## Selected extract
LinWeizheDragon commented 6 months ago

You don't have to finetune PreFLMR if you just wanna train the RAG part. You can either use the HF model to get retrieved documents or simply use the files that I sent to you, which were generated by the Pytorch version of PreFLMR-G.

The BLIP2 with FLMR is an example of training BLIP2 with RAG. Unfortunately, the infoseek config I had does not apply to the new M2KR dataset. If you want to use the same framework as OKVQA, you can write a config to replace OKVQA with Infoseek. Or you can write your own code with any framework you like to fine-tune a RAG-version BLIP2 (which you should be able to find examples on the Internet) by passing in the retrieved documents.

We performed a naive RAG training in our experiments: Question: xxxx Knowledge: [retrieved doc k] Answer: xxxx. Other details (like how to perform inference) can be found in our BLIP2 script. The fine-tuning parameters can be found in Appendix B.2.

Maxlinn commented 6 months ago

thanks for timely reply : )

for finetuning preflmr, i still want to finetuning it on m2kr infoseek train split to reproduce the results on paper. i found code excerpt at Training with contrastive learning does return a loss. if there has not been a train script yet, i can manually craft one with hf trainer, but still needs superparameters. after arefully read preflmr paper appendix b.2. (page 17 bottom) "Single-task Downstream Finetuning" section, i still need important superparameters like learning rate, number of training examples, number of epochs, and scheduler settings, wondering if you could generously help.

for finetuning blip2 flan-t5 reader, i could manually craft scripts to achieve that. however it also requires those important superparameters(learning rate, number of training examples, number of epochs, and scheduler), the "VQA Finetuning" section at that page seems not have shown. and, just to confirm, for each question in a training batch, top 5 relevant documents were pre-extracted using the retriever, and 3 out of 5 were randomly selected. so it does not gurantee there is at least one positive document right? and one training example is like Question: {question} Knowledge: title: {title1} content: {content1} title: {title2} content: {content2} title: {title:3} content: {content3} Answer: {answer} where loss is only caculated on {answer}.

heartfelt appreciation for all your help!

LinWeizheDragon commented 6 months ago

The forward function returns both a loss and an in-batch negative loss. Use the in-batch negative loss. The learning rate is kept at 1e-5 for all parameters, and the training set is the corresponding training set of Infoseek. 4 negative examples per positive example. The scheduler is just Adam (either is fine) with the default setting. Note that Infoseek's training set and validation set have completely different distributions, which means the model will overfit very very quickly. So on my side, 500-1000 steps are sufficient (in fact I don't suggest fine-tuning on Infoseek to evaluate any retrieval model since a more powerful model overfits even faster....)

Just to mention, the converted HF checkpoint may behave slightly differently in fine-tuning. You may want to adjust the parameters on your own. My experiments were done with the old Pytorch model. I have tried to fine-tune the HF model on other retrieval datasets and the fine-tuning worked. So it should be fine.

## Exercises to complete
(1) Answer these questions about the PreFLMR fine-tuning thread.
(a) Where does the first comment say the fine-tuning parameters can be found?
(b) What learning rate does the later reply say was kept for all parameters?
(c) How many negative examples per positive example does that reply give?
(2) Rewrite the stretch from "You don't have" through "the retrieved documents." in the PreFLMR fine-tuning thread, replacing "Internet" with "web".
(3) Write the next part of the PreFLMR fine-tuning thread, beginning after its last sentence.

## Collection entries
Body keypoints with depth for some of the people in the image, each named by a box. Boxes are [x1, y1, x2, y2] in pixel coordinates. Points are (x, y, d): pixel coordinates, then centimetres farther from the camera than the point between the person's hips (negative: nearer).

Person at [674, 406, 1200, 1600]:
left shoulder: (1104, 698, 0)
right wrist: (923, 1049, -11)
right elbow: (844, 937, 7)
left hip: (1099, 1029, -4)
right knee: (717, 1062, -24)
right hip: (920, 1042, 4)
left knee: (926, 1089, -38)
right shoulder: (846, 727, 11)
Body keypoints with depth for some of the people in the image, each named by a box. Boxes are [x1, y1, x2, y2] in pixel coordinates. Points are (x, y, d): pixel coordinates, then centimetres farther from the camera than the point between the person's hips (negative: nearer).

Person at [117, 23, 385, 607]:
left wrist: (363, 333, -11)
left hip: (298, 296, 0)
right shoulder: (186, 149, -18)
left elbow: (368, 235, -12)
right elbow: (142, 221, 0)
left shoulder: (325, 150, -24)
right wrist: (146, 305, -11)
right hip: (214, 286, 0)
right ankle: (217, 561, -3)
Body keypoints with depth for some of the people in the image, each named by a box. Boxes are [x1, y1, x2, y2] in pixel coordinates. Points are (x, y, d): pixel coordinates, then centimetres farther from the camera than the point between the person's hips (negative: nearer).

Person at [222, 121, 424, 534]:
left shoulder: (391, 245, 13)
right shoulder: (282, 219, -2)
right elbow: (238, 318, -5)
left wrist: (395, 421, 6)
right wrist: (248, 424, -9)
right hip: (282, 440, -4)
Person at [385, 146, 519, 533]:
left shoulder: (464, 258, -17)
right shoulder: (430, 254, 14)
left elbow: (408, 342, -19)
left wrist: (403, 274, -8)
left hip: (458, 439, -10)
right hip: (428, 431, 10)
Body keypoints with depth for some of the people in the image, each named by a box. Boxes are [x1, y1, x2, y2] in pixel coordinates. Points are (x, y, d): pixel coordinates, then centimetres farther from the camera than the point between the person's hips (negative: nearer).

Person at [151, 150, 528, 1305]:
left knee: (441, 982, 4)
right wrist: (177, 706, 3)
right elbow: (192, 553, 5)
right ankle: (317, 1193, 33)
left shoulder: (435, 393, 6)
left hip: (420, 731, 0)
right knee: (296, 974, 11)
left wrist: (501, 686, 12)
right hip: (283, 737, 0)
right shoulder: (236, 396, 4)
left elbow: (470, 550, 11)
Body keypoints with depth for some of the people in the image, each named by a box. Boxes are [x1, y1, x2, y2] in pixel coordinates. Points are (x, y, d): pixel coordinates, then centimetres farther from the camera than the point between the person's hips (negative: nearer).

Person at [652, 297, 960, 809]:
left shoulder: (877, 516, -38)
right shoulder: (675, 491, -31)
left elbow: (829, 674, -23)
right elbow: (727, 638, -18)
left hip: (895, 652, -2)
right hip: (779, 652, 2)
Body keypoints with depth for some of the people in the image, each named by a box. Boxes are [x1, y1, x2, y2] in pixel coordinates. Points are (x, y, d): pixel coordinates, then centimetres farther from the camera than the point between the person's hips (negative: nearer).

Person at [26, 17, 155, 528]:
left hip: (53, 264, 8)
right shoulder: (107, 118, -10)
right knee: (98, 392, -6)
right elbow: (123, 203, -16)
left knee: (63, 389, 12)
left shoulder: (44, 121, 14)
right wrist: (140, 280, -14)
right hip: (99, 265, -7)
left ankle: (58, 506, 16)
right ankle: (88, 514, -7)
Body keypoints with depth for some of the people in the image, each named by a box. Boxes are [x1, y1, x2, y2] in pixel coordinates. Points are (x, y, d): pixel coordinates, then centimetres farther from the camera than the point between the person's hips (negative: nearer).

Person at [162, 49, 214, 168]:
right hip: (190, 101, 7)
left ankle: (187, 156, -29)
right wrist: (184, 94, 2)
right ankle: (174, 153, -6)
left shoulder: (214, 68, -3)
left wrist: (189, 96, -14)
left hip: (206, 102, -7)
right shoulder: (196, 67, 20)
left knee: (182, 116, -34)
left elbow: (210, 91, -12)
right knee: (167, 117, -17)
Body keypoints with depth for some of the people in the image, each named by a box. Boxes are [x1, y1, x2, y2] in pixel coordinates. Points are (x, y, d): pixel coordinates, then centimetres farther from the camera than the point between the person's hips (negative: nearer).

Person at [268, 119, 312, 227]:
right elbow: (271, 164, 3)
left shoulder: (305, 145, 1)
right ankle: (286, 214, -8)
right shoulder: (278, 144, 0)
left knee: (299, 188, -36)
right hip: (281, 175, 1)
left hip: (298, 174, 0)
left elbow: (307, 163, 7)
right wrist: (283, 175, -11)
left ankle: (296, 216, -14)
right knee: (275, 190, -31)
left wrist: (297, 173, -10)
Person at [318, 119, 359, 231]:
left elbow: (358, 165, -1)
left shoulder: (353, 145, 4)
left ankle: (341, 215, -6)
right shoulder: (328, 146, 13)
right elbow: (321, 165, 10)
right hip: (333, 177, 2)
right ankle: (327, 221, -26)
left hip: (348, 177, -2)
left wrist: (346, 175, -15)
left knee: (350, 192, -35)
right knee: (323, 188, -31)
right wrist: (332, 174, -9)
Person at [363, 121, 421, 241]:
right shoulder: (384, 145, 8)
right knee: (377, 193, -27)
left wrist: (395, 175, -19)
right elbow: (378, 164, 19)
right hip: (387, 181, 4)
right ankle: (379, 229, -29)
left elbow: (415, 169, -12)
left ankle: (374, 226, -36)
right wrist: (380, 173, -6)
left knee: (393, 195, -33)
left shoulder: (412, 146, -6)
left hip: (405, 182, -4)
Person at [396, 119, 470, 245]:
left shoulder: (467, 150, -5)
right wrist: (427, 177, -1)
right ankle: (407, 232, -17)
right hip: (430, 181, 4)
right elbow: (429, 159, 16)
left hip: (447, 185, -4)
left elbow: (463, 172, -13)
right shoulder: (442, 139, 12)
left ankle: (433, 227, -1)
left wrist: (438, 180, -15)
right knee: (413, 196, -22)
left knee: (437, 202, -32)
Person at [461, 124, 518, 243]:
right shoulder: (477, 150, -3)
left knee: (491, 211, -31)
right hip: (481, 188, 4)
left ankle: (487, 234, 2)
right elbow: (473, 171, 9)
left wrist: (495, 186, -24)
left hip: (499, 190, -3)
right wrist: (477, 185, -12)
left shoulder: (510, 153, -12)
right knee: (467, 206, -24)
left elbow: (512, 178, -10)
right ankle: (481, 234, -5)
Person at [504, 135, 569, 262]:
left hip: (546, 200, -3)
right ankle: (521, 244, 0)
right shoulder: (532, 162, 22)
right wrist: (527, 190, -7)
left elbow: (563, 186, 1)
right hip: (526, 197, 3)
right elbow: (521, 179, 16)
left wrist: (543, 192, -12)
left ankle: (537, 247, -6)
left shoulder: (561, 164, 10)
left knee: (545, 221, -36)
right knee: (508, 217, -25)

## Replies
(1)
(a) Appendix B.2
(b) 1e-5
(c) 4

(2)
You don't have to finetune PreFLMR if you just wanna train the RAG part. You can either use the HF model to get retrieved documents or simply use the files that I sent to you, which were generated by the Pytorch version of PreFLMR-G.

The BLIP2 with FLMR is an example of training BLIP2 with RAG. Unfortunately, the infoseek config I had does not apply to the new M2KR dataset. If you want to use the same framework as OKVQA, you can write a config to replace OKVQA with Infoseek. Or you can write your own code with any framework you like to fine-tune a RAG-version BLIP2 (which you should be able to find examples on the web) by passing in the retrieved documents.

(3)
For the BLIP2 training, the learning rate is kept at 1e-5, and the training set is the corresponding training set of Infoseek. after 2k-3k training sets the model starts to overfit. The scheduler is Adam. In a batch, 5 documents are extracted from the static retrieval results. 3 documents are selected, but if any of the 5 documents contain a pseudo-gold answer, we will ensure that the 3 documents selected contain at least one pseudo-gold document (to some extent avoid training the model with all irrelevant documents, but still need to keep its ability to distinguish wrong documents). Then 3 sequences (Question: {question} Knowledge: title: {title1} content: {content1}, Question: {question} Knowledge: title: {title2} content: {content2}, ...) are passed to the model and generate the answer. Compute cross-entropy. Train the model. (note that not concatenating all 3 documents in a sequence)

ofc, if you have enough GPU memory, feel free to use the extracted 5 documents without selection. The selection is for reducing GPU memory.

Maxlinn commented 6 months ago

Thank you very much for your assistance, I now have a better grasp of the details!

I have one last small question to ask: will there be a PyTorch format model of PreFLMR release? and if so, will it be compatible with the RAVQA or FLMR codebase?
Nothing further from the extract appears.